Winter in Maine. As unpredictable as a five year old. I pulled on my coat, hat and gloves this morning, then put a coat on the dogs and headed out for our morning walk. It had been snowing off and on all night and as we stepped into the driveway, we were immediately met by big, soft, white flakes. It has been snowing ever since and is rumored to continue all day.
I was struck by the beauty that surrounded us. A lack of wind had provided a perfect canvas for a winter scene to be created. Every tree branch had been painted with snow and their skeletal structures stood demanding my attention. Especially the birches that, combined with their white barked trunks, were particularly spectacular. Passing cars could be seen before heard, hushed by the frozen cushion. The stillness of the air gave the impression that mother nature had turned off the sound.

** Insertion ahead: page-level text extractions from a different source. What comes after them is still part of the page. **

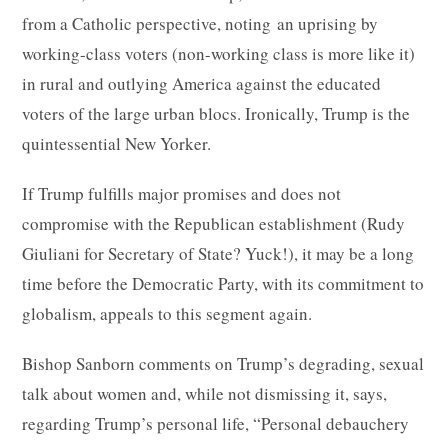
from a Catholic perspective, noting an uprising by
working-class voters (non-working class is more like it)
in rural and outlying America against the educated
voters of the large urban blocs. Ironically, Trump is the
quintessential New Yorker.
If Trump fulfills major promises and does not
compromise with the Republican establishment (Rudy
Giuliani for Secretary of State? Yuck!), it may be a long
time before the Democratic Party, with its commitment to
globalism, appeals to this segment again.
Bishop Sanborn comments on Trump’s degrading, sexual
talk about women and, while not dismissing it, says,
regarding Trump’s personal life, “Personal debauchery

My dogs love the snow, so a short walk was out of the question. They both reveled in the soft, dry powder that covered the streets. There was an urgency to their gait not normally seen, testing the limits of their leash, urging me to walk faster, joining them in exploration. Like colts in a pasture, they played with uninhibited pleasure.
I don’t know what there is about days like this. They make me feel so alive. The cold air on my face coloring my cheeks, tiny snowflakes gently tickling my lashes. The resistance of the snow as you take each booted step. It was as if it were just me enjoying this gift of nature. All else hidden by the flakes that shrouded the horizon. Like standing in a giant snow globe, staring out at the rest of the world. At that moment, nothing else existed. This symphony of sight had been created just for me. I had captured the beauty of this winters morn, or more correctly, it had captured me?